Purpose: "The Prologue" sets the scene—the Tabard Inn on Borough High Street in Southwark (pronounced SUTH erk), across the Thames River from central London—and introduces thirty pilgrims, including the narrator. [ It also introduces the host who will accompany them on their trip to Canterbury the following day. "The Prologue" reveals Chaucer's understanding of humanity, with all
its foibles and eccentricities, and his ability to write with concision, humor, and gentle satire. "The Prologue" is an important structural device that establishes the unity of a group of diverse middle-class citizens who will be telling separate stories on their way to the shrine of Saint Thomas à Becket. Absent from the group introduced at the Tabard Inn is the canon's yeoman, who catches up with the pilgrims on the road to Canterbury.

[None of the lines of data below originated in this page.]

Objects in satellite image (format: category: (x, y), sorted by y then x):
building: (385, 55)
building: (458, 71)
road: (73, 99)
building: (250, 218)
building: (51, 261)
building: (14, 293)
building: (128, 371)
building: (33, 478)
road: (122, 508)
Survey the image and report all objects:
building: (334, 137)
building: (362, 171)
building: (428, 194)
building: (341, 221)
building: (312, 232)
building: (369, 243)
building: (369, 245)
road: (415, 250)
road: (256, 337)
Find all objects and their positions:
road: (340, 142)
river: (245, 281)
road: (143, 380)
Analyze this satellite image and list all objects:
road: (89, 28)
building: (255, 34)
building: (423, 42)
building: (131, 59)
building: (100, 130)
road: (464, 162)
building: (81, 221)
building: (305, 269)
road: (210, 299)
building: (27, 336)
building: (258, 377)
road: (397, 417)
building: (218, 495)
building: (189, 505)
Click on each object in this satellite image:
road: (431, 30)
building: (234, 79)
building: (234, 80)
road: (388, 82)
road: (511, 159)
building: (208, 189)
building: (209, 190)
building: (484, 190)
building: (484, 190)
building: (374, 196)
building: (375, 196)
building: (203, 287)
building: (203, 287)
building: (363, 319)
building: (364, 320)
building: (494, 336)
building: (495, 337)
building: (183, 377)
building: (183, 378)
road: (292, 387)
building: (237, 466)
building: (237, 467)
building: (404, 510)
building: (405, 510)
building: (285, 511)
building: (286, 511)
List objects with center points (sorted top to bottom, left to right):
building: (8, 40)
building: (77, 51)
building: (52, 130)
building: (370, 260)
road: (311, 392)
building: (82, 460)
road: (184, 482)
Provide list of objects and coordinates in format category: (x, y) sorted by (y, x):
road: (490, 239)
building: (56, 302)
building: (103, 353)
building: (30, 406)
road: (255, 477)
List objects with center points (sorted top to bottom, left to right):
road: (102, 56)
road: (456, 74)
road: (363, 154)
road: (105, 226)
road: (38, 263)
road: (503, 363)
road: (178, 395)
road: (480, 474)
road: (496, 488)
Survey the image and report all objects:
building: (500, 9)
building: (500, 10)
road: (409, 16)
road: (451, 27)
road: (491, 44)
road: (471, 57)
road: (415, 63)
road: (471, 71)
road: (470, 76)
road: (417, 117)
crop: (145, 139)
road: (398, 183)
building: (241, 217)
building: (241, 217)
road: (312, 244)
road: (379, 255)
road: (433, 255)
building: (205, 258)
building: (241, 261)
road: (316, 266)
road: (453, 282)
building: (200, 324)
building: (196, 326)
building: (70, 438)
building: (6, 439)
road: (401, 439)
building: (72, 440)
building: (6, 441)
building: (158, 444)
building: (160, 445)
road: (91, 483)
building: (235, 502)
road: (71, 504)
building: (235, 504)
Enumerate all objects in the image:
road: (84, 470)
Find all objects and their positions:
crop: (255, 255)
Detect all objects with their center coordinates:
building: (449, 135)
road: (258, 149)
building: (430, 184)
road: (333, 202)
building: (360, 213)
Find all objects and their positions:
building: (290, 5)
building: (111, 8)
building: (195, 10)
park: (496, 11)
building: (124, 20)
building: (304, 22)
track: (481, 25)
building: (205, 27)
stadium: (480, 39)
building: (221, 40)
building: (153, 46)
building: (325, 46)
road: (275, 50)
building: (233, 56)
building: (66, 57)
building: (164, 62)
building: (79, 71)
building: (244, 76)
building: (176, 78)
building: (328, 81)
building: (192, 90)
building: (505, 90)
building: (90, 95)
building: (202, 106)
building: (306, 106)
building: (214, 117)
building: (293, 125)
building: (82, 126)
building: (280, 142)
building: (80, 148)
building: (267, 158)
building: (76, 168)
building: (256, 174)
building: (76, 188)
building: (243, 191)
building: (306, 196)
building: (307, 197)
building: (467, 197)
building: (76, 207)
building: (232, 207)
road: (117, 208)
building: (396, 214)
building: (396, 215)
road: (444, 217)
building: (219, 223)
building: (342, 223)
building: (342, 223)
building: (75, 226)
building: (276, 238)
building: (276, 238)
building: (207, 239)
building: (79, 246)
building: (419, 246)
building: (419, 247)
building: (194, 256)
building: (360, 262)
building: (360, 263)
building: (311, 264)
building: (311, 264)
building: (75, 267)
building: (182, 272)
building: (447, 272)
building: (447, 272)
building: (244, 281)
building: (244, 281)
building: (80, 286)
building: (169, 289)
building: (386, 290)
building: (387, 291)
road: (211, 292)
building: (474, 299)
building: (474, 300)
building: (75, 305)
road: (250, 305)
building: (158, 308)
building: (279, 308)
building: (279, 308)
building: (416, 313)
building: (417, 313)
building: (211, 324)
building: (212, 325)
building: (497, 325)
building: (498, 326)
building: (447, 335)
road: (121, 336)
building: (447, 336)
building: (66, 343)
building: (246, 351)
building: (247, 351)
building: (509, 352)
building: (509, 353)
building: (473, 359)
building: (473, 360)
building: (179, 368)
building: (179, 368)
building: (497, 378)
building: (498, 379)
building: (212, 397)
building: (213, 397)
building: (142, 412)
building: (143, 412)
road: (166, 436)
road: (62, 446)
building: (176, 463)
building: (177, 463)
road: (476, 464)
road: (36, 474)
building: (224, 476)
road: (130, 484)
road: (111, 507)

Setting: The action begins on a day in April in the late 1300s—probably 1383—at the Tabard Inn in the borough of Southwark, across the Thames River from central London. It continues the next morning.
Theme 1:Camaraderie: Although the pilgrims come from different backgrounds and exhibit different temperaments and preferences, they are all one in their enthusiastic acceptance of one another as comrades.
Theme 2: Adventure: The gathering of the pilgrims, many of them armed with swords and daggers to protect themselves on their journey, suggests adventure. True, their destination, Canterbury, was only fifty-six miles away. But in Chaucer's world, traveling such a distance took far more time time than it does today to travel by air from New York to Hongkong.
Theme 3: Atonement: Many pilgrims hope to gain expiation or other spiritual benefits from visiting Becket's tomb. To be sure, some pilgrims are merely going along for the ride. But other pilgrims seek the benefits of a religious experience.